◆ Task goal: Can you rewrite the data from the line with "common name: Appalachian Azure" to the line with "scientific name: Erigeron canadensis", both included, as a two-column CSV with the columns field and value? Give one row per line, put each entry in its own quoted field, and replace any line breaks with spaces.

◆ Source data:
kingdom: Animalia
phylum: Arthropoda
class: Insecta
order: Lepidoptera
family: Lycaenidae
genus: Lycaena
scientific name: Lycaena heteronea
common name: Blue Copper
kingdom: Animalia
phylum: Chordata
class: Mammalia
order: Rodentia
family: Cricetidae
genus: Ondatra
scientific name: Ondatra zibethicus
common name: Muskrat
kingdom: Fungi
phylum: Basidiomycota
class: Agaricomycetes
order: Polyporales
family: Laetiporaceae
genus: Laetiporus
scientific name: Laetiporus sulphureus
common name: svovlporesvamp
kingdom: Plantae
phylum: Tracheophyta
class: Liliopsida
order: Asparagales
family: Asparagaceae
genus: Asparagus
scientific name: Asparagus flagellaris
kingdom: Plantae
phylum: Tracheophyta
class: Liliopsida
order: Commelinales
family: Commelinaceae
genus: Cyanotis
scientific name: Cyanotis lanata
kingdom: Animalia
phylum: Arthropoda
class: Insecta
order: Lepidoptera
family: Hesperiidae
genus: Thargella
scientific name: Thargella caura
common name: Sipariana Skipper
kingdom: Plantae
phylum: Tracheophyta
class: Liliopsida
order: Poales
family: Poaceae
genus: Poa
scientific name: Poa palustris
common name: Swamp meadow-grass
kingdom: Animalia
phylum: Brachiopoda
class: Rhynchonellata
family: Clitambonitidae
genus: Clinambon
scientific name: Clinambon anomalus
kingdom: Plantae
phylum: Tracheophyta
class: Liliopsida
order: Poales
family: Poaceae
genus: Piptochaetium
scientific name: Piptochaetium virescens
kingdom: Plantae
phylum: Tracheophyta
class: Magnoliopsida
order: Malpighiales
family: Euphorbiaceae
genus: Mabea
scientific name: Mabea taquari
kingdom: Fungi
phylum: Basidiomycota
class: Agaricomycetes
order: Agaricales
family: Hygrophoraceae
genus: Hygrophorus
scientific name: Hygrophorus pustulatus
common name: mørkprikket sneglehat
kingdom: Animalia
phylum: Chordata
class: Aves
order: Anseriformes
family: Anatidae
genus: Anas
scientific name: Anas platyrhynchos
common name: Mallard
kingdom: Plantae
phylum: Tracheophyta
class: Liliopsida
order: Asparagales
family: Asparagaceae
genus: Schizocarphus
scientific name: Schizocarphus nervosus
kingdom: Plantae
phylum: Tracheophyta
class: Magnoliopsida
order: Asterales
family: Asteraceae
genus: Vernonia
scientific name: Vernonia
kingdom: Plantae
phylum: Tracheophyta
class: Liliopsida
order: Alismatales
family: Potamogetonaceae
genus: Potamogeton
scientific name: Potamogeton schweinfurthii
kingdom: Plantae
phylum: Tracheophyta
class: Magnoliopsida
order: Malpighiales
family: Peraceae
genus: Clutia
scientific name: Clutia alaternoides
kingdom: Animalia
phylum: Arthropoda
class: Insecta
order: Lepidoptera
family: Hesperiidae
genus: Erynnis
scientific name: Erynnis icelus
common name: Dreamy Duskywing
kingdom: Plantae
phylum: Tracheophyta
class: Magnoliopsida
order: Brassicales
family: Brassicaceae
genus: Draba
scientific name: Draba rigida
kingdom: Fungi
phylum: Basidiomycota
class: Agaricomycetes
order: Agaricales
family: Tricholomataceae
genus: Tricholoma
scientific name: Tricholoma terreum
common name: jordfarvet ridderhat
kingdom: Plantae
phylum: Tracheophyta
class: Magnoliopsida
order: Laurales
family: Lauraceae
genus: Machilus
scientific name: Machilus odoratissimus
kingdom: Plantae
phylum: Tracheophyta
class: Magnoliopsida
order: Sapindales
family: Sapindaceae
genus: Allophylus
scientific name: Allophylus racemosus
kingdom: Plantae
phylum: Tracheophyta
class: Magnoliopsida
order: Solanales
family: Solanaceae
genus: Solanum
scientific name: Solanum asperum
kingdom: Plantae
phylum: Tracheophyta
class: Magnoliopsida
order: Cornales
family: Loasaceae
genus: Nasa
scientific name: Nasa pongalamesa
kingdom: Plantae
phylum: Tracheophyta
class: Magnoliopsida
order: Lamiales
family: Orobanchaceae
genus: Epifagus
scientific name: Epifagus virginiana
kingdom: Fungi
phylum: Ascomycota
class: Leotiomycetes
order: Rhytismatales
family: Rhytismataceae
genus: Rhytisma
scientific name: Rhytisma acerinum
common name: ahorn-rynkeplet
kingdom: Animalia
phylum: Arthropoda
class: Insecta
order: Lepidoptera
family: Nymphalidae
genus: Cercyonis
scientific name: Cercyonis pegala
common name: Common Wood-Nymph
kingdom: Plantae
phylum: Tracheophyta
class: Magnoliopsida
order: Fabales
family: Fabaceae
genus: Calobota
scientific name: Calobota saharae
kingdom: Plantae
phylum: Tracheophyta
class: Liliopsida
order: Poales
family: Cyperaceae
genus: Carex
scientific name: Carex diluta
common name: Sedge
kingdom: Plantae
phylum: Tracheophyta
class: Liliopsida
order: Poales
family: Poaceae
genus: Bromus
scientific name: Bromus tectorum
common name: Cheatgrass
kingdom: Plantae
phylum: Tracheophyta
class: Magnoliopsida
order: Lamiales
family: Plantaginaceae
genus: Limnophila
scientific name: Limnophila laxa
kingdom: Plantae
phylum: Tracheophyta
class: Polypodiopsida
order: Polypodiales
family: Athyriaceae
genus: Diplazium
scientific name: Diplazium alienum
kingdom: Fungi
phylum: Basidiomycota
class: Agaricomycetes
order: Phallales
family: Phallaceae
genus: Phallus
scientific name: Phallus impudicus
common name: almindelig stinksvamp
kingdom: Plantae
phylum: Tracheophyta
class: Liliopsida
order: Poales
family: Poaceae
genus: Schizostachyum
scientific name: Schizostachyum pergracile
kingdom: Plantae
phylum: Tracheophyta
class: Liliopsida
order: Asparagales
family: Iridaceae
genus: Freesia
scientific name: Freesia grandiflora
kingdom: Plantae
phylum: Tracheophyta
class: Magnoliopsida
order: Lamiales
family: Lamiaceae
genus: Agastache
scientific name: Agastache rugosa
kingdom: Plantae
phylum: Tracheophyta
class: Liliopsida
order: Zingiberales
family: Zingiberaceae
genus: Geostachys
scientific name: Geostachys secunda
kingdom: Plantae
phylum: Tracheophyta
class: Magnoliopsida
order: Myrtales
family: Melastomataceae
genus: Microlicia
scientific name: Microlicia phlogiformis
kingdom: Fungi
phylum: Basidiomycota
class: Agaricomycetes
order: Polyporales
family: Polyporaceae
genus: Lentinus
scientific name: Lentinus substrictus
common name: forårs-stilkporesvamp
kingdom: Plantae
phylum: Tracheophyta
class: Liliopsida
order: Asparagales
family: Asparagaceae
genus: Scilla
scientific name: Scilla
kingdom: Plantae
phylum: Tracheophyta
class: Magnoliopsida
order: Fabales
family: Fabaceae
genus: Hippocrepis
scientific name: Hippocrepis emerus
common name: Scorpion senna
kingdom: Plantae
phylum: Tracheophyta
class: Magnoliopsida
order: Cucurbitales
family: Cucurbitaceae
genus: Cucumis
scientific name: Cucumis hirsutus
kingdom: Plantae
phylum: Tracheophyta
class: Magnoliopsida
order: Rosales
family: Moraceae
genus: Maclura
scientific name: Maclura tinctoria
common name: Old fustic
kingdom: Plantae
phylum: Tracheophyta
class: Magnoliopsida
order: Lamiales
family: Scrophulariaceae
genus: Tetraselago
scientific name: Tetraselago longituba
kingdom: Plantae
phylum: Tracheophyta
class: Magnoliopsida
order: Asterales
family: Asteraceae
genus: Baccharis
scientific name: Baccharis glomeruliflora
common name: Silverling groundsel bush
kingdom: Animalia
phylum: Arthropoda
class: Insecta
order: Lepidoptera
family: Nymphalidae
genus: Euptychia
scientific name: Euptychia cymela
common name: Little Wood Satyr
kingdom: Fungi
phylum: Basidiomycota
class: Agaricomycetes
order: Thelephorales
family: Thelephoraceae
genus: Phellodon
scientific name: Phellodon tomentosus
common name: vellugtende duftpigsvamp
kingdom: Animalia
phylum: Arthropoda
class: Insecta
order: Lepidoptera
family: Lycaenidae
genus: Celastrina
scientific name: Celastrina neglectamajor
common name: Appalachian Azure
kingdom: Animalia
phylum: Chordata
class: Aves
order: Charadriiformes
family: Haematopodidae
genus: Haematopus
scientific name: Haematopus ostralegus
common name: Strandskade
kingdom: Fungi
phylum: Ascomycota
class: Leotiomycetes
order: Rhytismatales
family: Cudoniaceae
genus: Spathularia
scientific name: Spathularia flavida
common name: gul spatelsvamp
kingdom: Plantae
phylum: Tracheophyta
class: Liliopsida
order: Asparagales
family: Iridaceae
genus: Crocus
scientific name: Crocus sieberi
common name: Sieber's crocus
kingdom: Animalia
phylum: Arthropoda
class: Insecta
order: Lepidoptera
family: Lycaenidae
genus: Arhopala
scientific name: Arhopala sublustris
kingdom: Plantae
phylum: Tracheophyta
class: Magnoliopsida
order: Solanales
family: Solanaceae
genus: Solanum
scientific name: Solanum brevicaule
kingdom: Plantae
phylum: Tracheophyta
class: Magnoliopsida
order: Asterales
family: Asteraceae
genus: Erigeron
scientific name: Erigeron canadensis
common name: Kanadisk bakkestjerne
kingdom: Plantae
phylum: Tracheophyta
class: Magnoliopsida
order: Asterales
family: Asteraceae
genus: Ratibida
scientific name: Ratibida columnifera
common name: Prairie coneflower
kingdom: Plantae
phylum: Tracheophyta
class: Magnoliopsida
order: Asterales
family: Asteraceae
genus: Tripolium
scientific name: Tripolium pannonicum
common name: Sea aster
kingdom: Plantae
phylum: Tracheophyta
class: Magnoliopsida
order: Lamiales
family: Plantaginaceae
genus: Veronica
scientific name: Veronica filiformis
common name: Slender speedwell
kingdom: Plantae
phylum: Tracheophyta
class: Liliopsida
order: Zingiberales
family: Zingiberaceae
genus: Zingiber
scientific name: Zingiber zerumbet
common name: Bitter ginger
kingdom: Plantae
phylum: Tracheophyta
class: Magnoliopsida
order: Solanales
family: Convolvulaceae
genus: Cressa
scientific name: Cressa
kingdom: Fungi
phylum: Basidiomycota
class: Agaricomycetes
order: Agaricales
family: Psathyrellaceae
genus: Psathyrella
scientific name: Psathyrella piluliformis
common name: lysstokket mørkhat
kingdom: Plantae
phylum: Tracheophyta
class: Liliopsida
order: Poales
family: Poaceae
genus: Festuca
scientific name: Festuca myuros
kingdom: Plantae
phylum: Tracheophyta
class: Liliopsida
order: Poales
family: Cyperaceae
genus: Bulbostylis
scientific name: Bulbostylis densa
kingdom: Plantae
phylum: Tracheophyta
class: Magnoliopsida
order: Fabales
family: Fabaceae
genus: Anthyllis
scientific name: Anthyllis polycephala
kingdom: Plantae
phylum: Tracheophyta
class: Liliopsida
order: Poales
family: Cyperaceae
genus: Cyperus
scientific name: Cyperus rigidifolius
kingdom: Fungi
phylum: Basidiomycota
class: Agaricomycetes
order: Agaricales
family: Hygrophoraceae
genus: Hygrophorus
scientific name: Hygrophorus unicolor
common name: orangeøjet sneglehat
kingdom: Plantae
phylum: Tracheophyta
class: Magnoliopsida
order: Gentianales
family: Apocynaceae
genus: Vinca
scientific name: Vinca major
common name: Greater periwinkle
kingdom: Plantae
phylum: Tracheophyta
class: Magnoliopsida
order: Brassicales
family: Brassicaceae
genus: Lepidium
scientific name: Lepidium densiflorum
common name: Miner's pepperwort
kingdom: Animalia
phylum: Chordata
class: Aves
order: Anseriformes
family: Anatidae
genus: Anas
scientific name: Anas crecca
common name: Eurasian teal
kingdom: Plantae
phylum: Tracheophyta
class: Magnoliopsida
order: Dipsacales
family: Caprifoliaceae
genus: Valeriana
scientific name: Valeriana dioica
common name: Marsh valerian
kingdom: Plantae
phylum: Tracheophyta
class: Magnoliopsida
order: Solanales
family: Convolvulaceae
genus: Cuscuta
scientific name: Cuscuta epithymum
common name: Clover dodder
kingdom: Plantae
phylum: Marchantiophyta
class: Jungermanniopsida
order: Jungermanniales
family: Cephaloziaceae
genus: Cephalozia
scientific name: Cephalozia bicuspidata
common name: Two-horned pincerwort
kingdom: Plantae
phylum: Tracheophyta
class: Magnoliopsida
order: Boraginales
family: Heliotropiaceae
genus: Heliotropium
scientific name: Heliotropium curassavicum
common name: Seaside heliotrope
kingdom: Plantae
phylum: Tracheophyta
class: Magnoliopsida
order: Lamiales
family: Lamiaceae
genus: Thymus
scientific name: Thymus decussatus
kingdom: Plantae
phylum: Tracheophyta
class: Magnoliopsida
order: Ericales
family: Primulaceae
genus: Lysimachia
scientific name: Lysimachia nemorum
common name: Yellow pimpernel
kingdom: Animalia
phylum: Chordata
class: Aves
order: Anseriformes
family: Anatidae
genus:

◆ Exercise solution:
field,value
"common name:","Appalachian Azure"
"kingdom:","Animalia"
"phylum:","Chordata"
"class:","Aves"
"order:","Charadriiformes"
"family:","Haematopodidae"
"genus:","Haematopus"
"scientific name:","Haematopus ostralegus"
"common name:","Strandskade"
"kingdom:","Fungi"
"phylum:","Ascomycota"
"class:","Leotiomycetes"
"order:","Rhytismatales"
"family:","Cudoniaceae"
"genus:","Spathularia"
"scientific name:","Spathularia flavida"
"common name:","gul spatelsvamp"
"kingdom:","Plantae"
"phylum:","Tracheophyta"
"class:","Liliopsida"
"order:","Asparagales"
"family:","Iridaceae"
"genus:","Crocus"
"scientific name:","Crocus sieberi"
"common name:","Sieber's crocus"
"kingdom:","Animalia"
"phylum:","Arthropoda"
"class:","Insecta"
"order:","Lepidoptera"
"family:","Lycaenidae"
"genus:","Arhopala"
"scientific name:","Arhopala sublustris"
"kingdom:","Plantae"
"phylum:","Tracheophyta"
"class:","Magnoliopsida"
"order:","Solanales"
"family:","Solanaceae"
"genus:","Solanum"
"scientific name:","Solanum brevicaule"
"kingdom:","Plantae"
"phylum:","Tracheophyta"
"class:","Magnoliopsida"
"order:","Asterales"
"family:","Asteraceae"
"genus:","Erigeron"
"scientific name:","Erigeron canadensis"